The black historical experience in the United States is a vital part of this country's experience from its beginnings," wrote the black historian Benjamin Quarles. "Would America have been America without her Negro people?"
Quarles, who died in 1996 after a long career as a professor of history at Morgan State University, believed along with his great predecessor W.E.B. DuBois that African-Americans, through their own efforts, had woven themselves "into the very warp and woof of this nation."
I was reminded of Quarles' pioneering work by the announcement last week that a black couple, Eddie and Sylvia Brown, had donated $500,000 to the Walters Art Museum to purchase works of art by African-American artists. Before the Browns' gift, the Walters hadn't a single work by a black artist in its permanent collection.
The great flowering of African-American art occurred during the 1920s and '30s in the heyday of the movement known as the Harlem Renaissance, when black poets, writers, musicians and visual artists set about creating a new image of black people in America. Centered in New York City, the movement's influence ultimately was felt throughout the country as well as in Africa, Latin America and the Caribbean.
Yet black Americans had distinguished themselves as artists from the earliest days of the Republic. Throughout the 19th century, for example, black artists like sculptor Edmonia Lewis and painter Edward Mitchell Bannister, whose works the Walters recently acquired as a result of the Brown gift, were making important contributions to American art and history, not just black history. Their achievements became part of what DuBois called the "warp and woof" of the nation's cultural heritage.
This is why it seems so important that the art museum, as a principal institutional caretaker of that legacy, recognize the role played by black artists in its collections. Too often, African-American art has been treated as the orphan stepchild of American art - as an aberration or a curiosity only tenuously related to the mainstream of artistic development in this country. And yet just the opposite is true: Since the beginning, black artists have worked in tandem with their white counterparts to develop the methods and materials that eventually would define the mainstream tradition of art in this country.
For most of our history, the contributions of black visual artists have gone mostly unrecognized, and what recognition there was usually took the form of grudging, condescending judgments that relegated African-American art to its own separate institutional ghetto.
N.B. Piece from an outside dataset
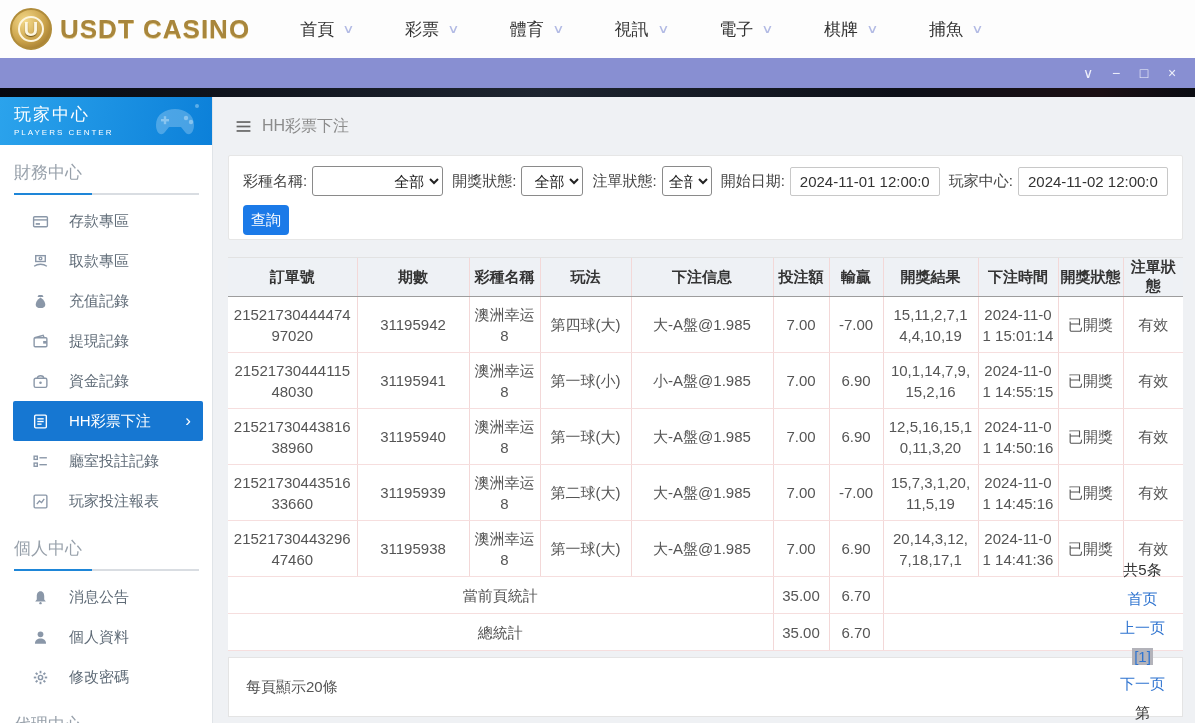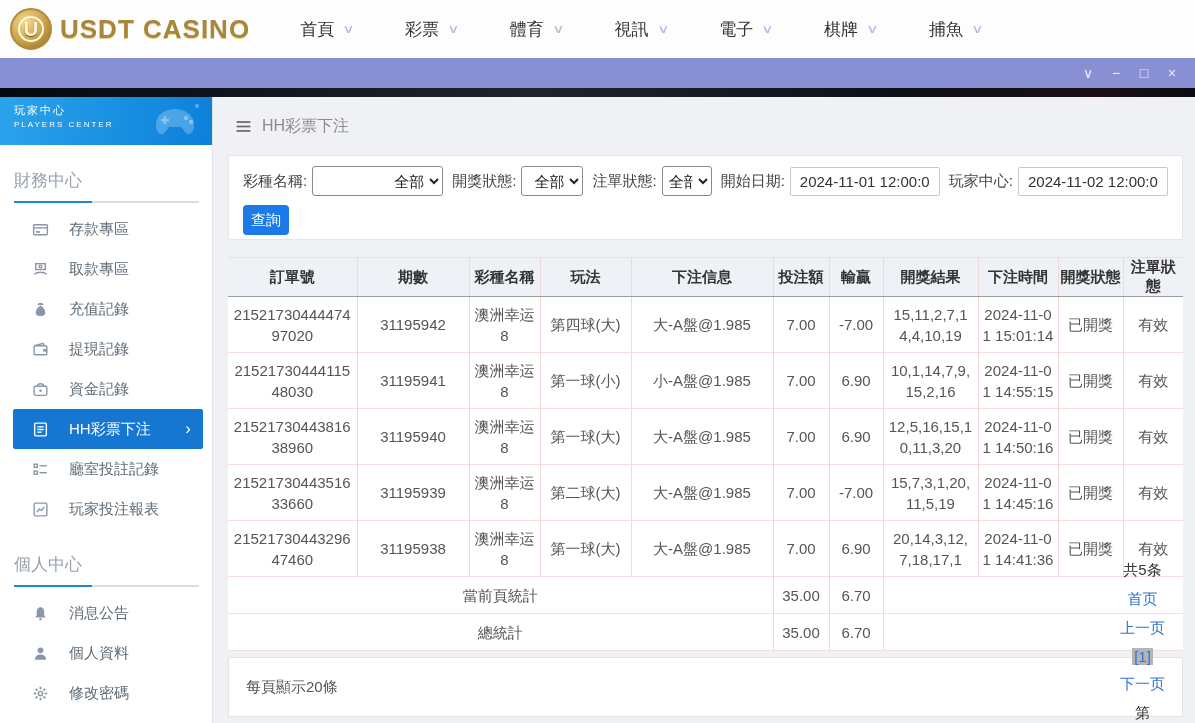"玩家中心" .side-title { font-size: 11px -> 17px }
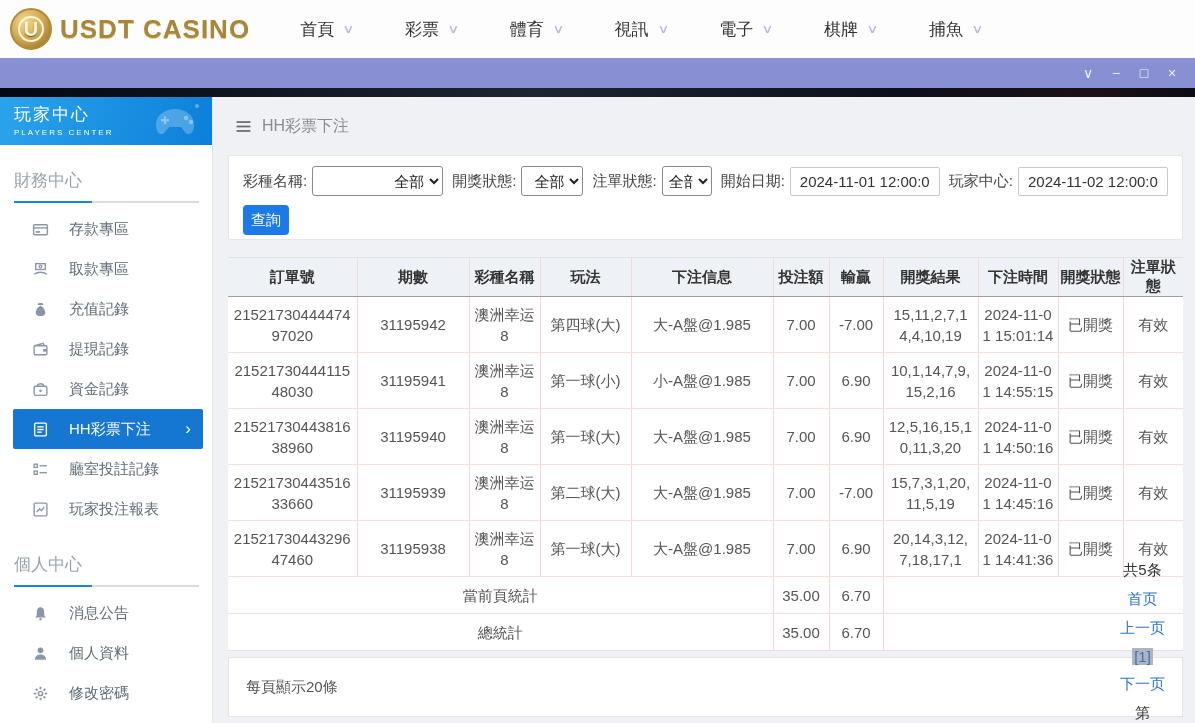"財務中心" .side-sec-title { padding: 24px 14px 9px -> 16px 14px 9px }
The idea that a work by a black artist like Lewis or Bannister could possess aesthetic or historical interest comparable to the great masterpieces of European, Asian or ancient art probably would have been all but incomprehensible to William and Henry Walters, the father-and-son industrialists who founded the Walters Art Museum.
Given this history, some people undoubtedly were surprised that the Browns chose to give money to the Walters (and, earlier, to the Baltimore Museum of Art as well) rather than to institutions like the historically black colleges and universities, which traditionally have made it part of their mission to preserve works by black artists.
Yet the nation's artistic legacy is the common responsibility of all our institutions: There's no separating it institutionally by race, class, gender or religion - simply because our national history has woven all these separate strands into one grand, inseparable multicultural fabric. The concept of our nation as a historically multicultural society, which Quarles did so much to pioneer, holds that diversity is one of America's richest historical endowments.
The question now is whether other donors will follow the Browns' lead, and already the Walters has reported some encouraging signs. A portion of the funds used to make the Lewis and Bannister purchases came from matching gifts prompted by the Browns' generosity. If this trend continues, the museum could be well on its way toward rectifying what has long been a glaring historical omission.
During an interview last week, the Browns said they hoped the new acquisitions made possible by their gift would attract more African-American visitors to the museum. I share that hope, but it's important to point out that having works by black artists in the museum doesn't just benefit African-Americans. The contributions of black artists have enriched all Americans, and all Americans stand to benefit from a more accurate and inclusive vision of their cultural heritage. Ultimately, I believe, that enhanced vision will be the Browns' greatest gift to the people of Baltimore, and also the most enduring.